- ASSIGNMENT: All entries need to be written out verbatim, with pictures omitted.

- DATA SECTION:
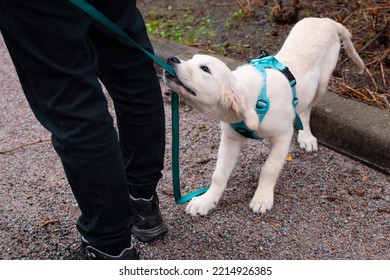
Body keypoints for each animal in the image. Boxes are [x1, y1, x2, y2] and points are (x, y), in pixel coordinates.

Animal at [163, 16, 364, 215]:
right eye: (191, 59)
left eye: (205, 69)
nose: (171, 59)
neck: (255, 101)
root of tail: (324, 19)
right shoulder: (230, 139)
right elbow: (218, 174)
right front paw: (206, 200)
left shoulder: (283, 136)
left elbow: (269, 169)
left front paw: (262, 198)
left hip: (322, 82)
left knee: (307, 109)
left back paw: (306, 136)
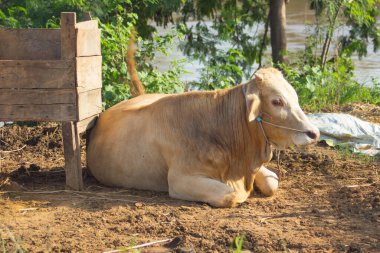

- ANSWER TO THE PROBLEM:
Body keypoints for each animal in the image. Boxes are [x1, y1, x2, y2] and points are (x, y), in pixel coordinates.

Animal at [163, 16, 364, 215]:
right eye: (191, 59)
left eye: (205, 69)
nose: (171, 59)
neck: (255, 101)
root of tail: (324, 19)
right shoulder: (230, 139)
right elbow: (218, 174)
right front paw: (206, 200)
left shoulder: (283, 136)
left elbow: (269, 169)
left front paw: (262, 198)
left hip: (322, 82)
left knee: (307, 109)
left back paw: (306, 136)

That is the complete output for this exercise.